Comment early adopters (Score 2) 570

> Microsoft specified it would only be free for the first year,

Continuing the practice of using early adopters as unpaid beta testers, I see. Whatever revenue they lose with this practice will more than be made up in all the free bug reports.

Initially you could get Windows 8 for $49. I couldn't pass that up, but in retrospect it was a lot of hassle for nothing (as I ended up regening windows 7 on the machine). The only saving grace is that I fixed a registry glitch regarding screen resolution, and later when trying to find a solution to a different problem in the microsoft forum, ran across many people requesting assistance on the problem I had just fixed. The Microsoft offshore admins were as usual handing out useless scripted responses ("please to be sure that you are having the latest video drivers installed") and I was able to actually help some people. Unpaid, of course. But hey, it's for the children.

Comment Re:ie (Score 1) 165

MS can't open source IE. There is far too much info going out to Microsoft from your computer.
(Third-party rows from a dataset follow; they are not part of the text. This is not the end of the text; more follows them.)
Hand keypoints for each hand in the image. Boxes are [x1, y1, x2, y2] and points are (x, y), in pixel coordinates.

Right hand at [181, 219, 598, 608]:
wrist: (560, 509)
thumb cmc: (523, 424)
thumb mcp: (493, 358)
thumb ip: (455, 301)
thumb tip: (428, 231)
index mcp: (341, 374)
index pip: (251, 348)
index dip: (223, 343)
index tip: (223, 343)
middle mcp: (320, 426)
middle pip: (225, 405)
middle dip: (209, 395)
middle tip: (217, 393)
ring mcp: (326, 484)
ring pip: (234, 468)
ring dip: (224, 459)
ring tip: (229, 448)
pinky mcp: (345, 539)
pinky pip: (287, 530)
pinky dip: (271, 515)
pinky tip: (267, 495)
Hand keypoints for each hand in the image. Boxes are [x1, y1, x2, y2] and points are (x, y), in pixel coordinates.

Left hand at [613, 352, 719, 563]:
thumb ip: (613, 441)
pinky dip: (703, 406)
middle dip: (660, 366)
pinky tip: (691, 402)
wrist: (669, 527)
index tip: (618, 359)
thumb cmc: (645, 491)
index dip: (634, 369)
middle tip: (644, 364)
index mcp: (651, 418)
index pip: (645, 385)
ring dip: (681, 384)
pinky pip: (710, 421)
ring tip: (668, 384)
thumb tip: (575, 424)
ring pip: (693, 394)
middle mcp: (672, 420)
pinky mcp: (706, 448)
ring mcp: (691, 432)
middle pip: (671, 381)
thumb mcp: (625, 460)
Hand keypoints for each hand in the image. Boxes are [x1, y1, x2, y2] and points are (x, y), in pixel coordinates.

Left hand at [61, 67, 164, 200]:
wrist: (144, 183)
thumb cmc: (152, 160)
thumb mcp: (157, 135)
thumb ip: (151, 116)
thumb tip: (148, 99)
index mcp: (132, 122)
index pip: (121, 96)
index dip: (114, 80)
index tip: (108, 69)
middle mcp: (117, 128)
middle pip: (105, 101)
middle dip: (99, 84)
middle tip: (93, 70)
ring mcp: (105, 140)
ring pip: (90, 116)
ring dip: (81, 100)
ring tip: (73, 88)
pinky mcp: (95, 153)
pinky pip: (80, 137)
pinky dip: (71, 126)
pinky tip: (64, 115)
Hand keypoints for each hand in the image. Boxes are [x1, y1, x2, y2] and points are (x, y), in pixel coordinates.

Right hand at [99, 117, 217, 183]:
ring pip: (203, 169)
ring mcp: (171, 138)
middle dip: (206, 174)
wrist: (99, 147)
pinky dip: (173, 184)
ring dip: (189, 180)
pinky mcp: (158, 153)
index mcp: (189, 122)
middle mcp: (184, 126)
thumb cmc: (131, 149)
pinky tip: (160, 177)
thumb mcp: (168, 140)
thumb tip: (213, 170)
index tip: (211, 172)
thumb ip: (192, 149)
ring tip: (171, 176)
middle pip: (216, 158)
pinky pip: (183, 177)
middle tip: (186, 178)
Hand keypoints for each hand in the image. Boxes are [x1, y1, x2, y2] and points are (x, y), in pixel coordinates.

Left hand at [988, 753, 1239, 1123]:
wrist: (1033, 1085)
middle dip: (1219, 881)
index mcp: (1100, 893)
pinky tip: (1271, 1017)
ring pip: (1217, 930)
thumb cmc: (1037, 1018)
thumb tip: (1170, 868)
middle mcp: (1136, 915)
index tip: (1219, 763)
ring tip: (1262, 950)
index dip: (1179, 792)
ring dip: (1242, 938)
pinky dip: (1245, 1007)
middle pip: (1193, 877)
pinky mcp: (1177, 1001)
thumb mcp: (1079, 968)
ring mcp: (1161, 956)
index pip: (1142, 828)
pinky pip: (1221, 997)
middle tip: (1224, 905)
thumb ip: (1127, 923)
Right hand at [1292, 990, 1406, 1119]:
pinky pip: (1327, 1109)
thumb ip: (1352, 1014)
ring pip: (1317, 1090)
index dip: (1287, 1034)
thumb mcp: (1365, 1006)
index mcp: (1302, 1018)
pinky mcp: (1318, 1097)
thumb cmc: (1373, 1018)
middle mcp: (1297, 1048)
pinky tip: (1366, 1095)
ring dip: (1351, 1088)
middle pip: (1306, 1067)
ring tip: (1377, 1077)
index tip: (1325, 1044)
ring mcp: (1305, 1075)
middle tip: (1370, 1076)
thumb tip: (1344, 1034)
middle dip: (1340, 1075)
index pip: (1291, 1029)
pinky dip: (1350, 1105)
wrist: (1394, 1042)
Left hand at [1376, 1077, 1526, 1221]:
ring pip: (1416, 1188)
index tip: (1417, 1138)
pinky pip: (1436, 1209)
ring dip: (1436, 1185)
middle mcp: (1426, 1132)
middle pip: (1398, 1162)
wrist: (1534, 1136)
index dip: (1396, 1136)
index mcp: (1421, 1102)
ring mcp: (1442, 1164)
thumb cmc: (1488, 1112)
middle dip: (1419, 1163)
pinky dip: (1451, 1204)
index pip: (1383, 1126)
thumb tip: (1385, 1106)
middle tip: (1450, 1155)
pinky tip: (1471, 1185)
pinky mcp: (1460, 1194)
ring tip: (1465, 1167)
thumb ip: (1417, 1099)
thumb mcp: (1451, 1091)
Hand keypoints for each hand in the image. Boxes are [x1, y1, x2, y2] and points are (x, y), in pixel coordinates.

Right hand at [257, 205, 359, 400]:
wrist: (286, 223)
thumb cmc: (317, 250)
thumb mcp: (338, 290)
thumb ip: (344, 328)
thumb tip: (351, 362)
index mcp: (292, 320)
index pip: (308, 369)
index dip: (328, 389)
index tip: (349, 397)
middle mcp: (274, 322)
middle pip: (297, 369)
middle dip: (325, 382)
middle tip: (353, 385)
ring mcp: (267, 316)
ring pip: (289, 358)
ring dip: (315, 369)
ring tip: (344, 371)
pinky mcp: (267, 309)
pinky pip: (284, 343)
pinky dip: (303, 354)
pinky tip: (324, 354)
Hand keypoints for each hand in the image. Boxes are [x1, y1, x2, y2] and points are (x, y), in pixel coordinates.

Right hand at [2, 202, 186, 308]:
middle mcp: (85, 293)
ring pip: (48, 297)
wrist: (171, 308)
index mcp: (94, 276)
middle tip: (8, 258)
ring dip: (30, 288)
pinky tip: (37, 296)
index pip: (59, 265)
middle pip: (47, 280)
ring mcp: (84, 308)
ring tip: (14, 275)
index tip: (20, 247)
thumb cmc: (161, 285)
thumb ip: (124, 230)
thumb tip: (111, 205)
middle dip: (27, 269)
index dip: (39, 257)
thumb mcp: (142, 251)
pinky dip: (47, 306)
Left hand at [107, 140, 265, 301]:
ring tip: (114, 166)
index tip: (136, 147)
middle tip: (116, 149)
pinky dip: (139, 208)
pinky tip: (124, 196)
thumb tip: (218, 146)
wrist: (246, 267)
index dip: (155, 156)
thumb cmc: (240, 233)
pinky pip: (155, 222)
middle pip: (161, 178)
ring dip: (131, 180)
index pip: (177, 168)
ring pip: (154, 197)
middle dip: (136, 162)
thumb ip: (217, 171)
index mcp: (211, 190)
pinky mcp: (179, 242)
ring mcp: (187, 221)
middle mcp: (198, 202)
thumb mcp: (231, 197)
It would upset too many people if they found out how much.

I think you're right. But what they could do is create a subset of the IE code that's scrubbed of all info gathering and other proprietary code, and anything that might give insight into properties of the operating system, and release *that*. (I have some hazy memory that M$ has done this before with some product, but I can't remember the details.) It probably wouldn't even be functional, but may allow some smart programmers to fork IE and create something that works.

I've written that, and I'm staring at it, and I can't think for the life of me why anyone would want to do it. Never mind.